У Кати Уткиной шрам тоже странный, состоящий из двух символов, подумала Юля. Она даже вспомнила рисунок: латинская буква «Z» и «А». Сейчас же перед ней на столике лежала салфетка с символами «5И» или «5U».
– Вы отмечались на бирже, и девица пела что-то про последний рейс… А что именно?
– Во-первых, ее вызвали, и мы узнали, что фамилия у нее такая «Рейс», а уже потом, в следующий раз, когда снова встретились там же, на бирже, – ведь мы приходили отмечаться в одни и те же дни, через две недели – эта самая Рейс сказала, что она пришла отметиться в последний раз, что это ее, так сказать, последний рейс, что она больше не придет. Но потом все равно приходила – деньги-то нужны, пусть даже жалкое пособие. Только я не знаю, получала она его или нет.
– А Уткина?
– Кажется, там была и Уткина. Уж больно запоминающиеся фамилии. Вот Уткину я в лицо не помню, а вот Женю Рейс вспомнила… Высокая красивая девица, хоть на подиум!
– Да, это она. И это именно она сейчас лежит в реанимации… А Уткину… убили. Зарезали ножом. И у нее тоже шрам, Гел. Примерно такой же, как у тебя.
– Шрам? Ты хочешь сказать, что этот Гамлет порезал не меня одну?
– Похоже, что так. Мы и к Жене-то приехали случайно – нашли ее адрес в записной книжке убитого Гамлета.
– А у нее тоже шрам?
– Нет, вот у нее нет.
– Это Михаил Семенович, точно. Вот гад! Воспользовался тем, что мы дошли до ручки, то есть до биржи, и взял нас, тепленьких… Свинья… Между прочим, он и жил-то напротив этой самой проклятой биржи.
– Вот как? Это интересно. А что ты можешь рассказать мне про фотографию? Ведь ты же хотела встретиться со мной, чтобы рассказать мне об этом, не правда ли?
– Правда. И я расскажу.
С этими словами она достала из сумки желтый конверт из плотной бумаги и протянула Земцовой.
– Весь смысл моего пребывания в стрип-баре «Черная лангуста» как раз и заключался в том, чтобы этот человек непременно нашел меня там и забрал этот самый конверт, понимаешь?

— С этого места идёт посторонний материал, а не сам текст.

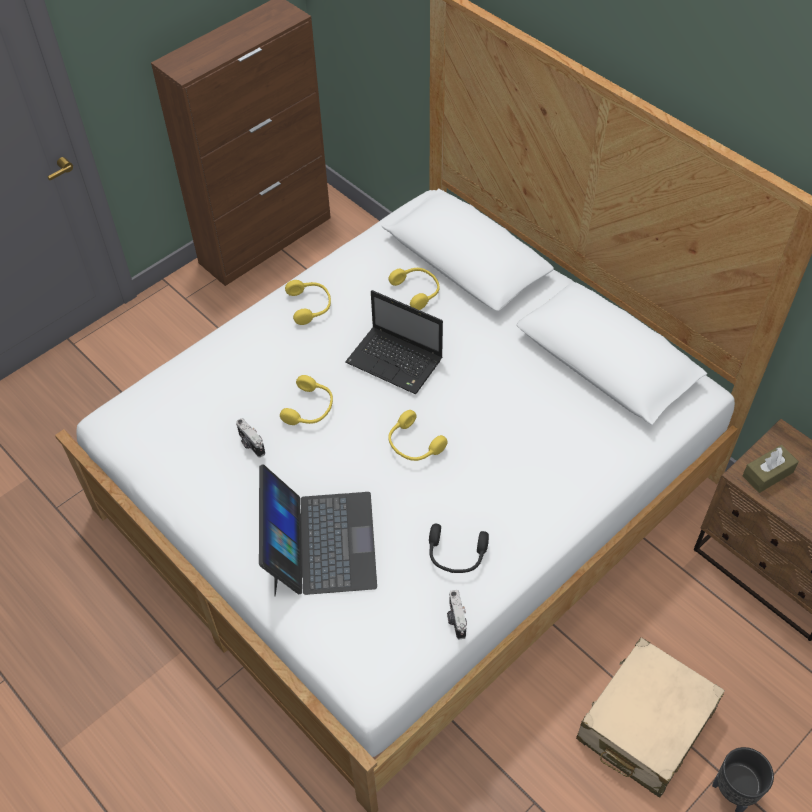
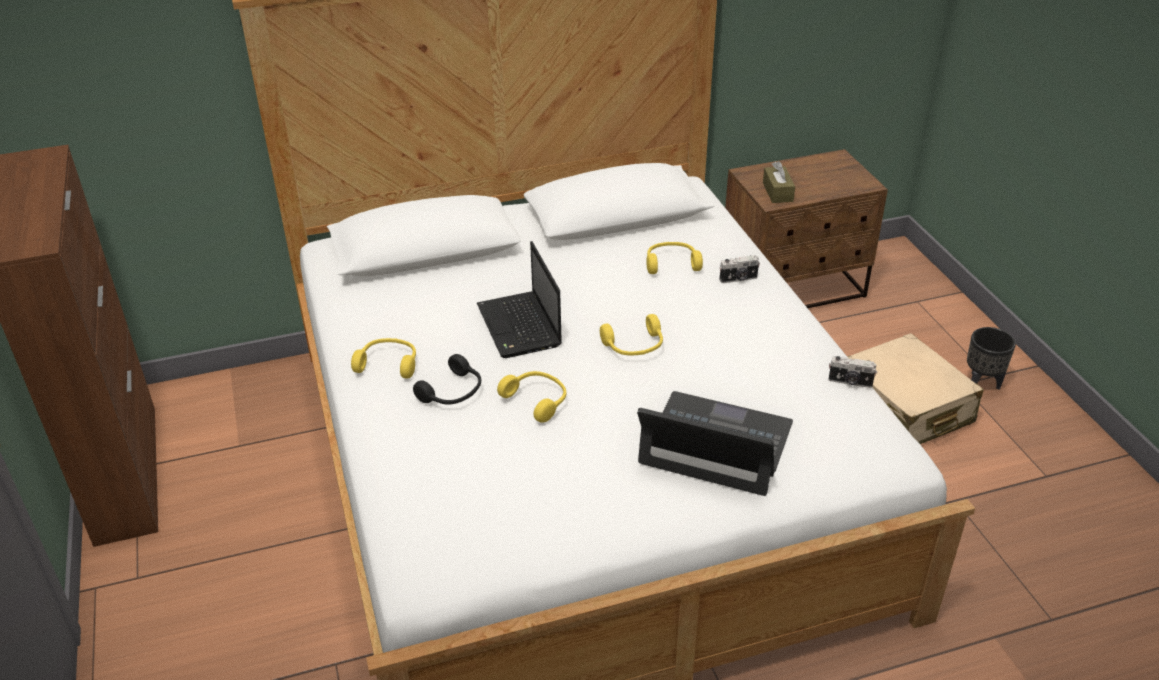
camera: 65 degrees left, 15 degrees down
camera [236,418,265,457] -> camera moved to [719,255,760,283]
laptop [345,290,443,394] -> laptop turned 105 degrees clockwise [477,241,562,358]
yellow headphones [389,268,440,310] -> yellow headphones moved to [646,242,703,274]
black headphones [429,524,489,573] -> black headphones moved to [413,354,481,404]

А там, в этом баре, случилась заваруха, грохнули одного типа, и уже его люди убили и хозяина бара… – И Гел в подробностях рассказала Юле обо всем, что произошло в баре вплоть до того момента, когда она уехала из Москвы.
– Вот так я оказалась здесь. Я хотела встретиться с Бахрахом, чтобы объяснить ему, почему меня нет и уже не может быть в «Черной лангусте».